Perhaps the real reason is that the yield curve has inverted at that part of the curve.
Non-Competitive Bid Allocation Are Not a Given
The non-competitive bids will be allotted first, up to 40% of the total amount allocated (roughly 4.X billion). So that usually works out to 1.4 to 2.0 billion.
But with the popularity of T-bills, participation is high so the allocation limit is hit. This means that you may not get all the amount you bid for and will be allocated a pro-rated amount.
What You Should Do Depends On Your Financial Goal?
My conclusion is that the nature of an auction system and the interaction of monetary policy as a collective determine the current yield.
This is not something we all can control. We have to recognize that.
A lot of the answers to your question depend upon what it is that you want to achieve.
Too many people don’t ask that question which is why they have a hard time making sounder financial decisions.
Often, this relates to whether you wish to reach the highest yield or achieve a certain financial problem/goal/requirement.

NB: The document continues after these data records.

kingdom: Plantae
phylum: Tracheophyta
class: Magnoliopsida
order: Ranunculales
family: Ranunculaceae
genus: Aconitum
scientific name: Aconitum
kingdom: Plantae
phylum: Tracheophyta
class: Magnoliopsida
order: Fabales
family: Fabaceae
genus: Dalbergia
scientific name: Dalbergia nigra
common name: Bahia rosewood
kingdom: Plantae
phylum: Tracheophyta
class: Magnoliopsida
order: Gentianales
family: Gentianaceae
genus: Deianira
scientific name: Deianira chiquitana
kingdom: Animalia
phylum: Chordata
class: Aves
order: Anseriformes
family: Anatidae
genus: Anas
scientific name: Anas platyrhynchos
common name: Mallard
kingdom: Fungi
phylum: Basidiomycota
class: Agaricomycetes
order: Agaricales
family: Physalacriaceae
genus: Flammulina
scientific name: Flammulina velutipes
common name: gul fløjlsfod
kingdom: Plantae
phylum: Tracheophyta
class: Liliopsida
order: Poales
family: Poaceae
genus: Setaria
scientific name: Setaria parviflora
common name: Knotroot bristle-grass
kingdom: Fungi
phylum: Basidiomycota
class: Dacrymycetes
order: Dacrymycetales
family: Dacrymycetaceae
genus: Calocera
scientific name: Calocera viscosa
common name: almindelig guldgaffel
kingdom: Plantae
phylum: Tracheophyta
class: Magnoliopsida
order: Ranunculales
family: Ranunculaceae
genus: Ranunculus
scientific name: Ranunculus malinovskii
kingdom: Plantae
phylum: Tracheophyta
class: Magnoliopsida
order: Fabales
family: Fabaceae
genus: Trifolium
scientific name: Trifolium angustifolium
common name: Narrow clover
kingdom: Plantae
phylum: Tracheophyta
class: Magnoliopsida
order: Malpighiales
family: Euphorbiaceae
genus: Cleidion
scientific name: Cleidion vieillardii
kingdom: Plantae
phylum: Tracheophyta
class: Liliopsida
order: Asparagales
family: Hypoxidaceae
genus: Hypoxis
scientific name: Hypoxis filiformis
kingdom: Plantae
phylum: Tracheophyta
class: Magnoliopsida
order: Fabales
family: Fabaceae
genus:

If your goal is to park money that earns a decent return, that is risk-free with six-month liquidity, then make a competitive bid low to ensure you get a higher allotment. Accept whatever cut-off yield because, relatively, you feel the returns are decent relative to the effort to shift money around.
If you wish to do CPF SA Shielding with greater success, also do the same thing as the previous goal (You can read my comprehensive guide to CPF SA Shielding with Singapore Treasury Bills here).
If you have a particularly high hurdle rate, that is closer to where the market yield is, then evaluate well and make a competitive bid.
Please recognize that you are participating in an auction system which means it is not 100% you will get what you want, and the market determines the outcome.
Collectively, by not participating or bidding lower, we affect the outcome versus the true yield, but that is not something as an individual can change easily.